Every cell phone tower includes scheduling software that decides how fast e-mails, videos, and photos flow to and from wireless gadgets. Today these schedulers are programmed, at least in part, to make sure that the most profitable Internet traffic moves along at a fast clip. But under forthcoming Federal Communications Commission (FCC) “Net neutrality” regulations, wireless carriers may have to more strongly consider something else: fairness.

“Sometimes these (wireless) schedulers are designed to maximize throughput, rather than fairness,” says Dipankar Raychaudhuri, director of the Winlab, a mobile Internet research lab at Rutgers University. “For example, you can maximize throughput to someone who has a strong signal–favoring one user who has a high signal over another who doesn’t–so that it leads to higher revenue.”
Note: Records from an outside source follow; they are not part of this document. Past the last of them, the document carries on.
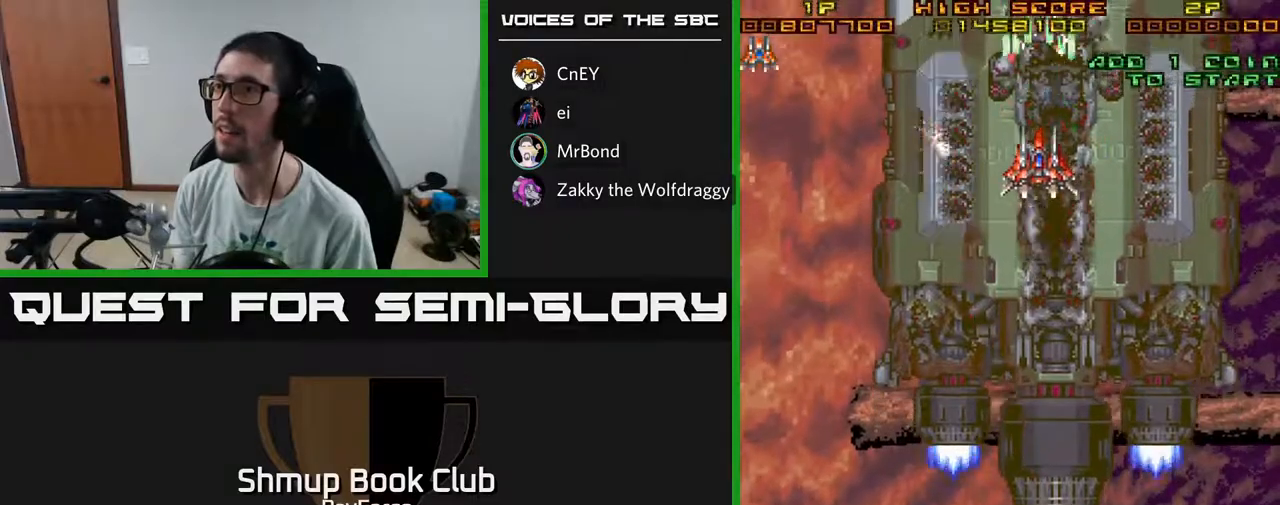
{"buttons": ["A"], "left_stick": "center", "right_stick": "center", "events": [[350, "DPAD_UP", "up"], [367, "DPAD_RIGHT", "down"], [367, "DPAD_UP", "down"], [400, "DPAD_UP", "up"], [467, "DPAD_RIGHT", "up"]]}
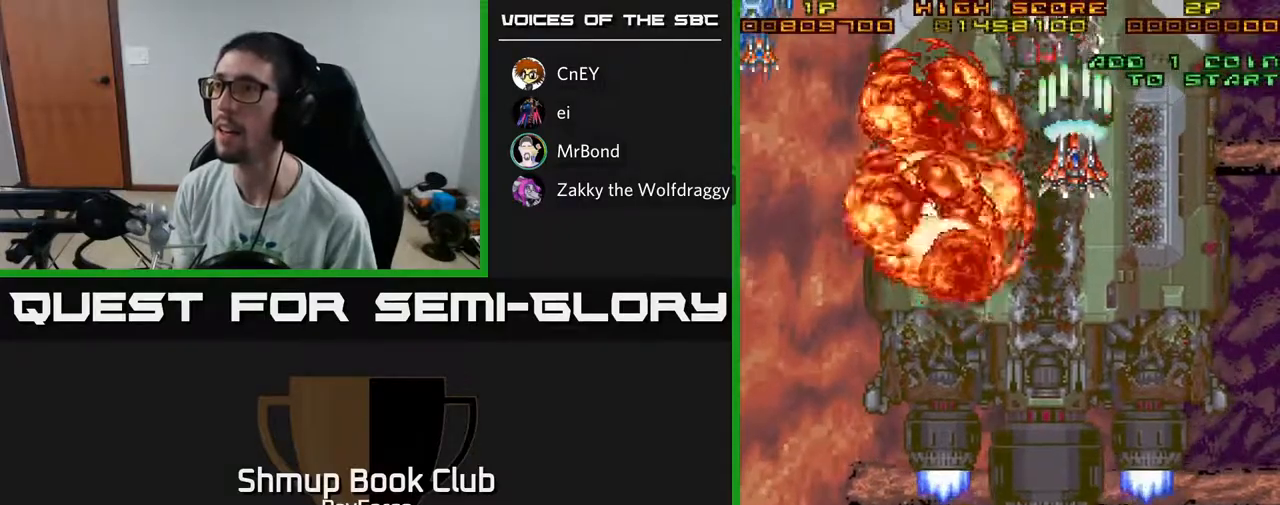
{"buttons": ["A", "DPAD_LEFT"], "left_stick": "center", "right_stick": "center", "events": [[50, "DPAD_LEFT", "down"], [133, "DPAD_LEFT", "up"], [150, "DPAD_DOWN", "down"], [167, "DPAD_DOWN", "up"], [167, "DPAD_RIGHT", "down"], [283, "DPAD_DOWN", "down"], [300, "DPAD_RIGHT", "up"], [317, "DPAD_DOWN", "up"], [333, "DPAD_LEFT", "down"]]}
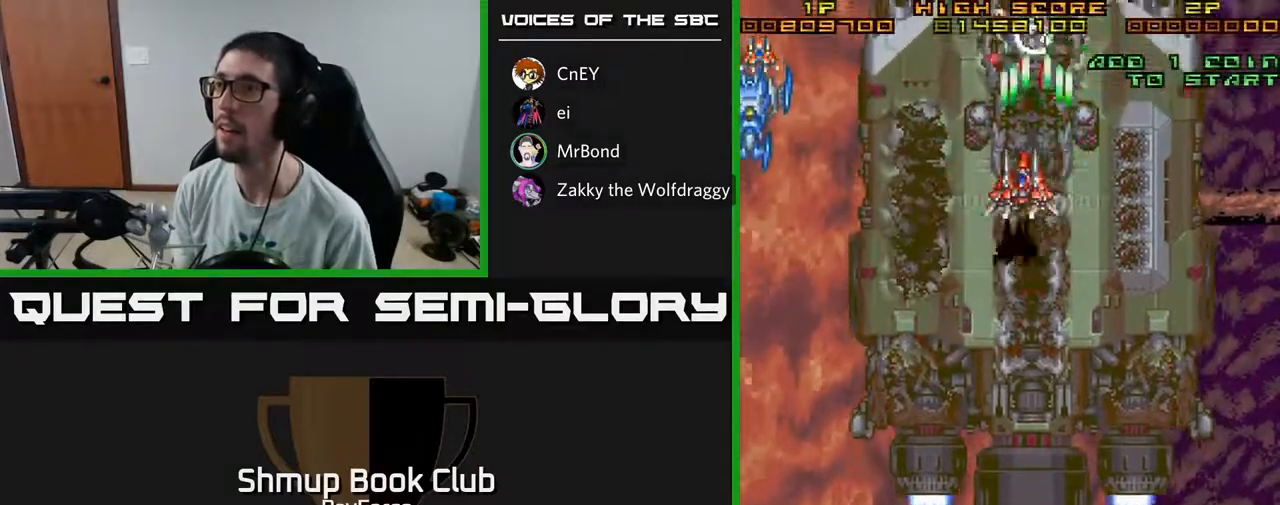
{"buttons": ["A", "DPAD_DOWN", "DPAD_LEFT"], "left_stick": "center", "right_stick": "center", "events": [[83, "DPAD_LEFT", "up"], [100, "DPAD_DOWN", "down"], [117, "X", "down"], [183, "DPAD_LEFT", "down"], [317, "X", "up"]]}
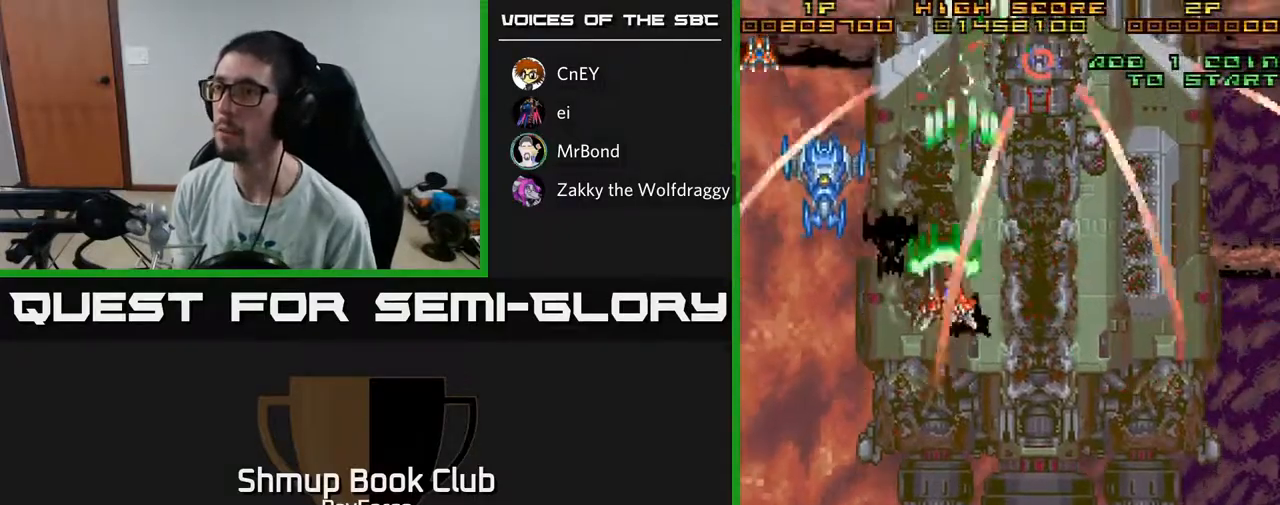
{"buttons": ["A", "DPAD_DOWN", "DPAD_RIGHT"], "left_stick": "center", "right_stick": "center", "events": [[250, "DPAD_LEFT", "up"], [350, "DPAD_RIGHT", "down"]]}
Last week, delivering on an Obama campaign promise, FCC Chairman Julius Genachowski announced in a speech that he would propose Net neutrality regulations. Such rules would promote the Internet as a level playing field, and prohibit service providers from slowing down or blocking access to websites or applications. The actual draft rules will be released next month, but Genachowski made it clear that both wired and wireless technologies are in the crosshairs. “It is essential that the Internet itself remain open, however users reach it,” he said, adding that “how the principles apply may differ depending on the access platform or technology.”

Ensuring Net neutrality across the airwaves will be more complex though. “I don’t have a position on Net neutrality,” Raychaudhuri adds, “but this would be quite an interesting technical problem to try and solve.”

The complexity of the situation is illustrated by a recent flare-up in the wireless space. The FCC is investigating a claim by Google that its Google Voice application was unfairly rejected from Apple’s iPhone App Store. AT&T, which provides iPhone service, shot back in a letter to the FCC that Google’s voice application blocks calls to some rural areas where it would be more expensive for Google to connect.

It’s not clear yet whether Google Voice–which bridges both Internet and landline connections–would be considered in violation of any existing regulation. Because while traditional phone companies are barred by regulation from blocking calls to far-flung exchanges, Internet telephony applications do not yet face such regulation.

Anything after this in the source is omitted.